Hmmm. That's two different kinds of children, which appear to use
different addressing schemes given the examples below; more on that below.

> +Optional cs node properties:-
> +- compatible: "ti,davinci-cs"
> +
> +  All of the params below in nanoseconds and are optional
> +
> +- ti,davinci-cs-asize - asynchronous data bus width (0 - 8bit, 1 - 16 bit)

Perhaps s/asize/bus-width/? Also, directly using values 8 and 16 would
be a lot more obvious to read than 0 and 1.

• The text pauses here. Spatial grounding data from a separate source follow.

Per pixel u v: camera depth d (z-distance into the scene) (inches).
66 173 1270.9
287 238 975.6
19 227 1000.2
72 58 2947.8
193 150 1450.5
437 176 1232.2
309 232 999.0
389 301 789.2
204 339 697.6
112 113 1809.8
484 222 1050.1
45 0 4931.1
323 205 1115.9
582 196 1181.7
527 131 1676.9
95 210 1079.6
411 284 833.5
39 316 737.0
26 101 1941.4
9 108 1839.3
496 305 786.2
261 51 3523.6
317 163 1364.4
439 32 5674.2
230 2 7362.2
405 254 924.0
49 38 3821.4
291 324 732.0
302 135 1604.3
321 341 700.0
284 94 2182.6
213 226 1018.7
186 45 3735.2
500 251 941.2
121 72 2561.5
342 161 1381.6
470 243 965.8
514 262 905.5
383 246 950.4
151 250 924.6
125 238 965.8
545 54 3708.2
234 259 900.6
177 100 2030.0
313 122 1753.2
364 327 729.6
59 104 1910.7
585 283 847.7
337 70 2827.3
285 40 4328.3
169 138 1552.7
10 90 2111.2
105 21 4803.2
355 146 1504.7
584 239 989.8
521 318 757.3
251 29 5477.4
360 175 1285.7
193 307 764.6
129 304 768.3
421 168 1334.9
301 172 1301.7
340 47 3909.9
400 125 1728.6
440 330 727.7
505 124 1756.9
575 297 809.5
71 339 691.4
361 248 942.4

> +- ti,davinci-cs-ta - Minimum turn around time
> +- ti,davinci-cs-rhold - read hold width
> +- ti,davinci-cs-rstobe - read strobe width
> +- ti,davinci-cs-rsetup - read setup width
> +- ti,davinci-cs-whold - write hold width
> +- ti,davinci-cs-wstrobe - write strobe width
> +- ti,davinci-cs-wsetup - write setup width

The comments in the examples indicate these are in nS. This should be
mentioned here instead I think.

Does there need to be a specification of bus clock rate? How does the
driver convert nS into number-of-clock-cycles, which I assume is what
the HW would be programmed with?

> +- ti,davinci-cs-ss - enable/disable select strobe (0 - disable, 1 - enable)
> +- ti,davinci-cs-ew - enable/disable extended wait cycles (0 - disable, 1 - enable)

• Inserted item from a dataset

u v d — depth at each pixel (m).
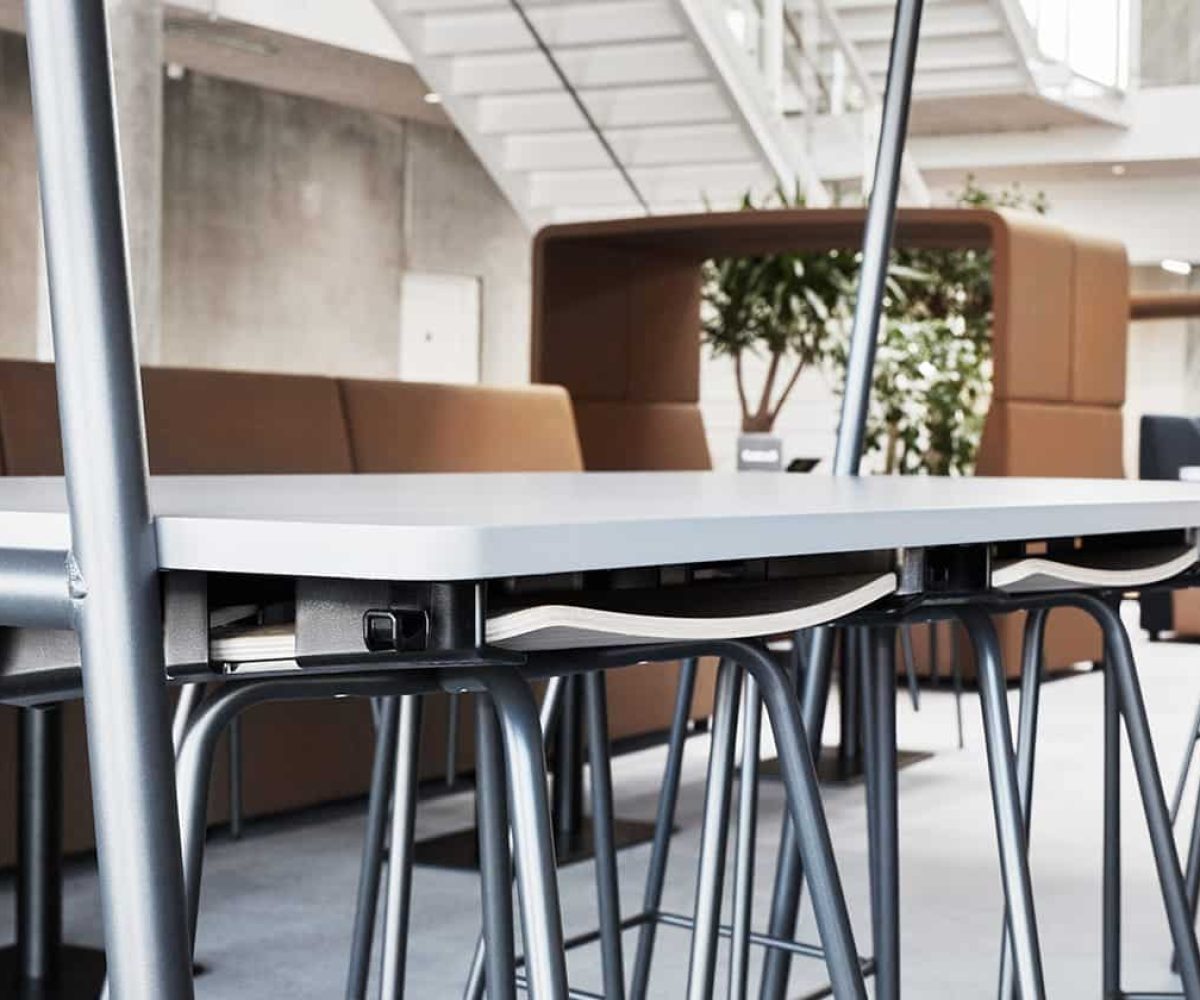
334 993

Boolean properties are usually represented as present (on/enabled/1) or
missing (off/disabled/0). Shouldn't these two properties work that way?
I see the comment below:

> +if any of the above parameters are absent, hardware register default or that
> +set by a boot loader are used.

implied they're really tri-state (explicitly off or on, or just not
programmed). However, I think it'd be better if the DT always
represented the complete configuration, since the DT and binding should
be a full description of the HW rather than just the data you expect a
particular Linux driver to need after a particular boot loader has
executed first.

> +Example for aemif, davinci nand and nor flash chip select shown below.
> +
> +aemif at 60000000 {
> +	compatible = "ti,davinci-aemif";
> +	#address-cells = <2>;
> +	#size-cells = <1>;
> +	reg = <0x68000000 0x80000>;
> +	ranges = <2 0 0x60000000 0x02000000
> +		  3 0 0x62000000 0x02000000
> +		  4 0 0x64000000 0x02000000
> +		  5 0 0x66000000 0x02000000
> +		  6 0 0x68000000 0x02000000>;
> +
> +	nand_cs:cs2 at 60000000 {

This node has no reg property, but it needs one if you use a unit
address ("@60000000") in the node name.

The numbering scheme unit address above doesn't seem to match the
addresses provided to child nodes by the ranges property. Perhaps the
node layout you want is:


aemif {
    chip-selects {
        nand_cs:cs2 at 60000000 {
        };
    };
    devices {
        nand at 3,0 {
        }
    };
};

so that the chip-selects and devices nodes can both set appropriate and
different #address-cells and #size-cells?

That does feel a bit wierd though, and I imagine writing the ranges
property in the aemif node would be hard.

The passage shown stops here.